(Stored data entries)

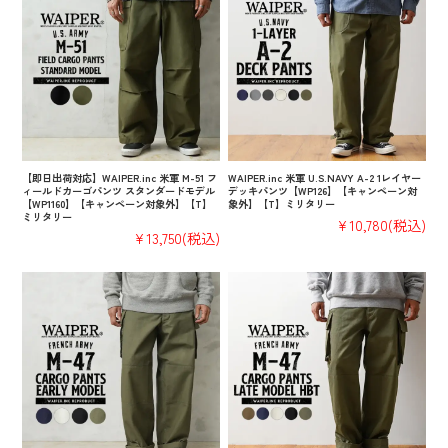
【即日出荷対応】WAIPER.inc 米軍 M-51 フ
WAIPER.inc 米軍 U.S.NAVY A-2 1レイヤー
ィールドカーゴパンツ スタンダードモデル
デッキパンツ【WP126】【キャンペーン対
【WP1160】【キャンペーン対象外】【T】
象外】【T】ミリタリー
ミリタリー
¥10,780
(税込)
¥13,750
(税込)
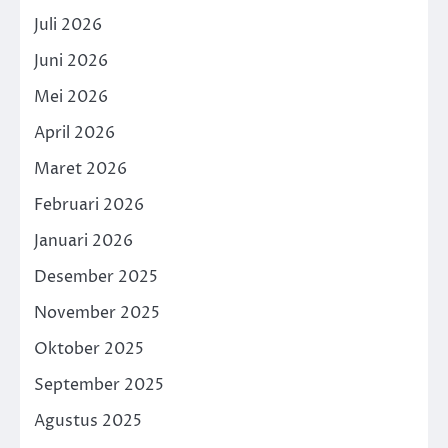
Juli 2026
Juni 2026
Mei 2026
April 2026
Maret 2026
Februari 2026
Januari 2026
Desember 2025
November 2025
Oktober 2025
September 2025
Agustus 2025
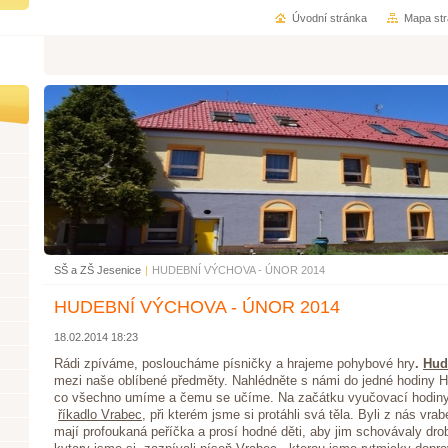
Úvodní stránka
Mapa st
SŠ a ZŠ Jesenice
|
HUDEBNÍ VÝCHOVA - ÚNOR 2014
HUDEBNÍ VÝCHOVA - ÚNOR 2014
18.02.2014 18:23
Rádi zpíváme, posloucháme písničky a hrajeme pohybové hry
.
Hud
mezi naše oblíbené předměty. Nahlédněte s námi do jedné hodiny H
co všechno umíme a čemu se učíme. Na začátku vyučovací hodiny
říkadlo Vrabec
, při kterém jsme si protáhli svá těla. Byli z nás vra
mají profoukaná peříčka a prosí hodné děti, aby jim schovávaly dr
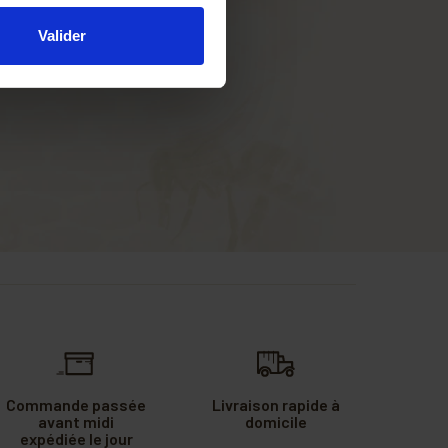
Valider
Commande passée
Livraison rapide à
avant midi
domicile
expédiée le jour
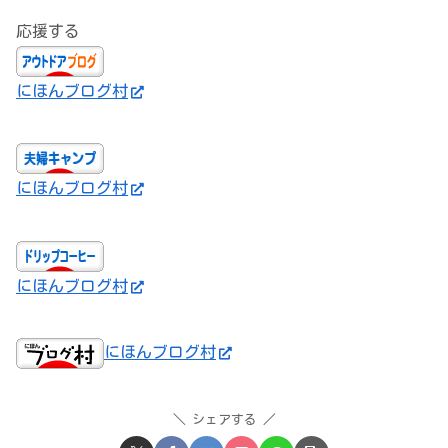
応援する
にほんブログ村
にほんブログ村
にほんブログ村
にほんブログ村
シェアする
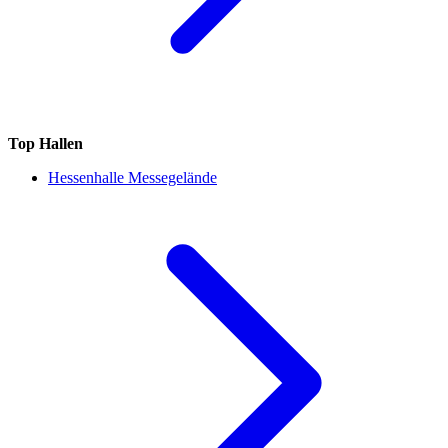
Top Hallen
Hessenhalle Messegelände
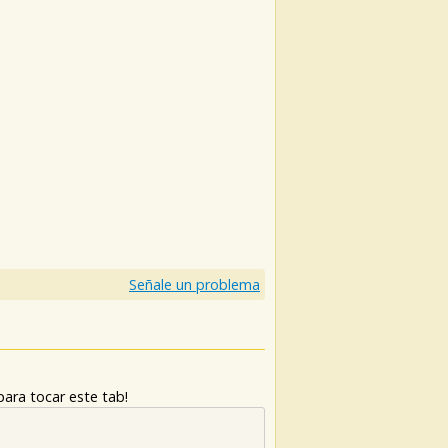
Señale un problema
ara tocar este tab!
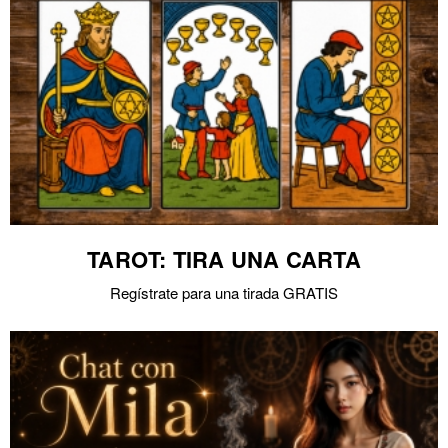
TAROT: TIRA UNA CARTA
Regístrate para una tirada GRATIS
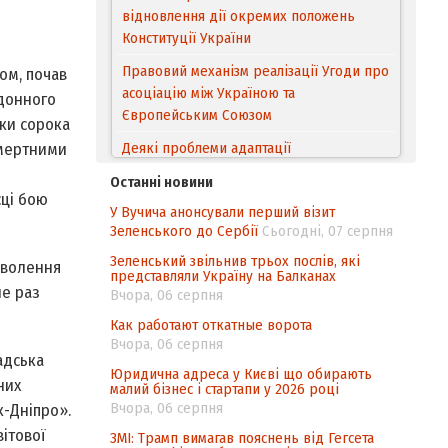
відновлення дії окремих положень
Конституції України
Правовий механізм реалізації Угоди про
ом, почав
асоціацію між Україною та
рдонного
Європейським Cоюзом
нки сорока
Деякі проблеми адаптації
смертними
законодавства України щодо зазначення
Останні новини
походження товарів відповідно до
сці бою
У Вучича анонсували перший візит
Угоди про торговельні аспекти прав
Зеленського до Сербії
Сьогодні, 07 серпня
інтелектуальної власності (TRIPS) у
контексті євроінтеграції
Зеленський звільнив трьох послів, які
зволення
представляли Україну на Балканах
Аналіз виборчого законодавства щодо
не раз
Вчора, 06 серпня
невизначеності механізму повторного
Как работают откатные ворота
підрахунку голосів виборців
Вчора, 06 серпня
адська
Інформаційна безпека суспільства
Юридична адреса у Києві що обирають
них
малий бізнес і стартапи у 2026 році
Вчора, 06 серпня
к-Дніпро».
вітової
ЗМІ: Трамп вимагав пояснень від Гегсета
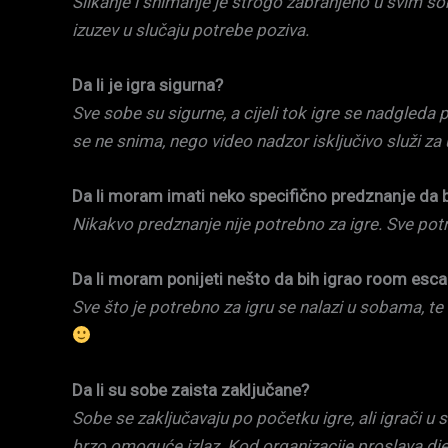
Slikanje i snimanje je strogo zabranjeno u svim so
izuzev u slučaju potrebe poziva.
Da li je igra sigurna?
Sve sobe su sigurne, a cijeli tok igre se nadgle
se ne snima, nego video nadzor isključivo služi za 
Da li moram imati neko specifično predznanje da 
Nikakvo predznanje nije potrebno za igre. Sve pot
Da li moram ponijeti nešto da bih igrao room esc
Sve što je potrebno za igru se nalazi u sobama, t
Da li su sobe zaista zaključane?
Sobe se zaključavaju po početku igre, ali igrači 
brzo omoguće izlaz. Kod organizacije proslava dje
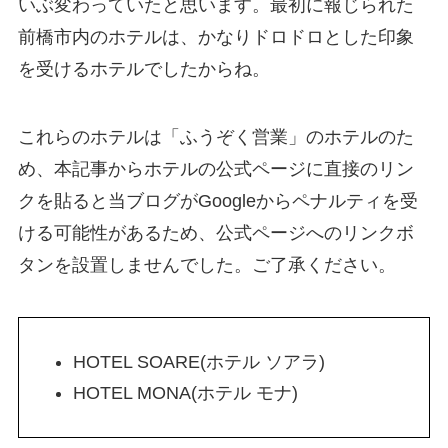
いぶ変わっていたと思います。最初に報じられた
前橋市内のホテルは、かなりドロドロとした印象
を受けるホテルでしたからね。
これらのホテルは「ふうぞく営業」のホテルのた
め、本記事からホテルの公式ページに直接のリン
クを貼ると当ブログがGoogleからペナルティを受
ける可能性があるため、公式ページへのリンクボ
タンを設置しませんでした。ご了承ください。
HOTEL SOARE(ホテル ソアラ)
HOTEL MONA(ホテル モナ)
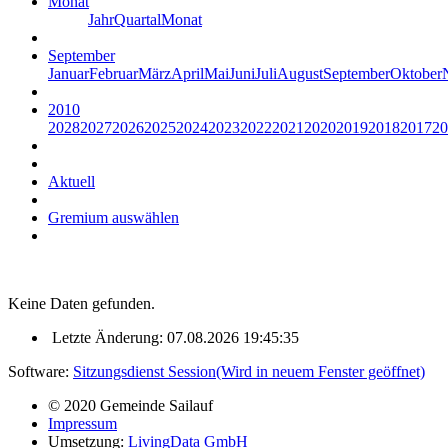
Monat
Jahr
Quartal
Monat
September
Januar
Februar
März
April
Mai
Juni
Juli
August
September
Oktober
2010
2028
2027
2026
2025
2024
2023
2022
2021
2020
2019
2018
2017
20
Aktuell
Gremium auswählen
Keine Daten gefunden.
Letzte Änderung: 07.08.2026 19:45:35
Software:
Sitzungsdienst
Session
(Wird in neuem Fenster geöffnet)
© 2020 Gemeinde Sailauf
Impressum
Umsetzung:
LivingData GmbH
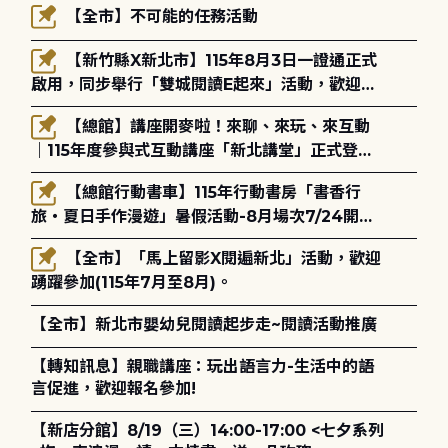
【全市】不可能的任務活動
【新竹縣X新北市】115年8月3日一證通正式
啟用，同步舉行「雙城閱讀E起來」活動，歡迎踴
躍參加(115年8月3日至10月4日)。
【總館】講座開麥啦！來聊、來玩、來互動
｜115年度參與式互動講座「新北講堂」正式登
場！
【總館行動書車】115年行動書房「書香行
旅・夏日手作漫遊」暑假活動-8月場次7/24開始
報名
【全市】「馬上留影X閱遍新北」活動，歡迎
踴躍參加(115年7月至8月)。
【全市】新北市嬰幼兒閱讀起步走~閱讀活動推廣
【轉知訊息】親職講座：玩出語言力-生活中的語
言促進，歡迎報名參加!
【新店分館】8/19（三）14:00-17:00 <七夕系列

> **What to produce**:
Reproduce these lines exactly, omitting the pictures, across all items.

> **Result of this task**:
【即日出荷対応】WAIPER.inc 米軍 M-51 フ
WAIPER.inc 米軍 U.S.NAVY A-2 1レイヤー
ィールドカーゴパンツ スタンダードモデル
デッキパンツ【WP126】【キャンペーン対
【WP1160】【キャンペーン対象外】【T】
象外】【T】ミリタリー
ミリタリー
¥10,780
(税込)
¥13,750
(税込)
Juli 2026
Juni 2026
Mei 2026
April 2026
Maret 2026
Februari 2026
Januari 2026
Desember 2025
November 2025
Oktober 2025
September 2025
Agustus 2025
Úvodní stránka
Mapa st
SŠ a ZŠ Jesenice
|
HUDEBNÍ VÝCHOVA - ÚNOR 2014
HUDEBNÍ VÝCHOVA - ÚNOR 2014
18.02.2014 18:23
Rádi zpíváme, posloucháme písničky a hrajeme pohybové hry
.
Hud
mezi naše oblíbené předměty. Nahlédněte s námi do jedné hodiny H
co všechno umíme a čemu se učíme. Na začátku vyučovací hodiny
říkadlo Vrabec
, při kterém jsme si protáhli svá těla. Byli z nás vra
mají profoukaná peříčka a prosí hodné děti, aby jim schovávaly dr
Valider
Commande passée
Livraison rapide à
avant midi
domicile
expédiée le jour
応援する
にほんブログ村
にほんブログ村
にほんブログ村
にほんブログ村
シェアする
Top Hallen
Hessenhalle Messegelände
Señale un problema
ara tocar este tab!
TAROT: TIRA UNA CARTA
Regístrate para una tirada GRATIS
відновлення дії окремих положень
Конституції України
Правовий механізм реалізації Угоди про
ом, почав
асоціацію між Україною та
рдонного
Європейським Cоюзом
нки сорока
Деякі проблеми адаптації
смертними
законодавства України щодо зазначення
Останні новини
походження товарів відповідно до
сці бою
У Вучича анонсували перший візит
Угоди про торговельні аспекти прав
Зеленського до Сербії
Сьогодні, 07 серпня
інтелектуальної власності (TRIPS) у
контексті євроінтеграції
Зеленський звільнив трьох послів, які
зволення
представляли Україну на Балканах
Аналіз виборчого законодавства щодо
не раз
Вчора, 06 серпня
невизначеності механізму повторного
Как работают откатные ворота
підрахунку голосів виборців
Вчора, 06 серпня
адська
Інформаційна безпека суспільства
Юридична адреса у Києві що обирають
них
малий бізнес і стартапи у 2026 році
Вчора, 06 серпня
к-Дніпро».
вітової
ЗМІ: Трамп вимагав пояснень від Гегсета
Slikanje i snimanje je strogo zabranjeno u svim so
izuzev u slučaju potrebe poziva.
Da li je igra sigurna?
Sve sobe su sigurne, a cijeli tok igre se nadgle
se ne snima, nego video nadzor isključivo služi za 
Da li moram imati neko specifično predznanje da 
Nikakvo predznanje nije potrebno za igre. Sve pot
Da li moram ponijeti nešto da bih igrao room esc
Sve što je potrebno za igru se nalazi u sobama, t
Da li su sobe zaista zaključane?
Sobe se zaključavaju po početku igre, ali igrači 
brzo omoguće izlaz. Kod organizacije proslava dje
いぶ変わっていたと思います。最初に報じられた
前橋市内のホテルは、かなりドロドロとした印象
を受けるホテルでしたからね。
これらのホテルは「ふうぞく営業」のホテルのた
め、本記事からホテルの公式ページに直接のリン
クを貼ると当ブログがGoogleからペナルティを受
ける可能性があるため、公式ページへのリンクボ
タンを設置しませんでした。ご了承ください。
HOTEL SOARE(ホテル ソアラ)
HOTEL MONA(ホテル モナ)
Monat
Jahr
Quartal
Monat
September
Januar
Februar
März
April
Mai
Juni
Juli
August
September
Oktober
2010
2028
2027
2026
2025
2024
2023
2022
2021
2020
2019
2018
2017
20
Aktuell
Gremium auswählen
Keine Daten gefunden.
Letzte Änderung: 07.08.2026 19:45:35
Software:
Sitzungsdienst
Session
(Wird in neuem Fenster geöffnet)
© 2020 Gemeinde Sailauf
Impressum
Umsetzung:
LivingData GmbH
【全市】不可能的任務活動
【新竹縣X新北市】115年8月3日一證通正式
啟用，同步舉行「雙城閱讀E起來」活動，歡迎踴
躍參加(115年8月3日至10月4日)。
【總館】講座開麥啦！來聊、來玩、來互動
｜115年度參與式互動講座「新北講堂」正式登
場！
【總館行動書車】115年行動書房「書香行
旅・夏日手作漫遊」暑假活動-8月場次7/24開始
報名
【全市】「馬上留影X閱遍新北」活動，歡迎
踴躍參加(115年7月至8月)。
【全市】新北市嬰幼兒閱讀起步走~閱讀活動推廣
【轉知訊息】親職講座：玩出語言力-生活中的語
言促進，歡迎報名參加!
【新店分館】8/19（三）14:00-17:00 <七夕系列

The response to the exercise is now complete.